Former auto mogul Denny Hecker has been relocated from an Illinois prison to the Duluth Federal Prison Camp, Bureau of Prisons officials confirmed Tuesday.
The move, which the bureau published on its website, is the latest in a string of transfers for Hecker, who has served seven years of a 10-year sentence for fraud.
Hecker is not due to be officially released from federal custody until July 2018. He has been eligible, based on the release date, to be placed in a halfway house since July 2017, prison officials have said.
Hecker, 65, was once Minnesota’s largest auto dealer and was well known for using ads throughout the state that featured his likeness on buses, billboards, television commercials and radio spots.
Earlier this month, his former bankruptcy attorney, Barbara May, told the Star Tribune that Hecker had already been transferred to a prison halfway house in Minneapolis. She said she based that information on a phone call that week from Hecker.
However, prison officials had said Hecker was still in the federal prison in Pekin, Ill.
Hecker’s defense attorney Bill Mauzy said Hecker was supposed to have been released to a halfway house, but that the Bureau of Prisons rescinded Hecker’s housing slot following media reports about his alleged release.
Bureau officials declined to comment.
Mauzy said the situation temporarily left his client uncertain about when he would ultimately be transferred from the prison in Pekin and back to Minnesota.
While Hecker has now been relocated to the Duluth prison, it remains unclear when he will be released to a halfway house.
Such a facility helps convicts with counseling, finding work and re-entering society, bureau officials said.
In the meantime, Hecker returns to a familiar place. He was first sent to the Duluth prison from the Sherburne County jail in early 2011 after a judge sentenced him to 10 years for defrauding auto lenders out of more than $80 million in ill-gotten loans.
Hecker was in Duluth just a year.
For reasons the bureau did not disclose, Hecker was subsequently relocated to federal prisons in Wisconsin, Indiana, Oklahoma, Pennsylvania and finally Illinois.
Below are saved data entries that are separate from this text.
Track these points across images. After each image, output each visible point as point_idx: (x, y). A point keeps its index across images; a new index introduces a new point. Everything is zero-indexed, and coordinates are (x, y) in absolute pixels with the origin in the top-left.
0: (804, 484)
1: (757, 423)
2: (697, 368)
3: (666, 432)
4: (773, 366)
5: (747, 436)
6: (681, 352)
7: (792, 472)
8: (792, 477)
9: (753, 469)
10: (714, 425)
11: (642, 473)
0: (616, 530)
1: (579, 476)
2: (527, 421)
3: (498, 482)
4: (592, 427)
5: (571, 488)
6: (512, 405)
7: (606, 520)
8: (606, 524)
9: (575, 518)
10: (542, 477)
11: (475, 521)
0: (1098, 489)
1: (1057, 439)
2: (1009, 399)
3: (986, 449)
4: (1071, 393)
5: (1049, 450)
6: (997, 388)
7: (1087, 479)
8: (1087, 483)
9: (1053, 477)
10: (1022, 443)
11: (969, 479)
Now he returns to Minnesota, where he has family and a reputation as a prolific salesman.
Before the Great Recession, Hecker had amassed a business estimated to be worth about $6.8 billion. His empire included 26 dealerships, several fleet-leasing firms, the Advantage Rent-A-Car chain and scores of limited liability companies carrying different names.
But those businesses, Hecker’s mansions, cars, toys, real estate and other assets have since been sold off, auctioned or returned in an effort to repay creditors.
When Hecker filed for bankruptcy protection in 2009, he originally reported having $18 million in assets and $767 million in debt. Hecker later withdrew his bankruptcy petition after a U.S. bankruptcy trustee found that Hecker was still spending large sums of money while asking the court for debt forgiveness.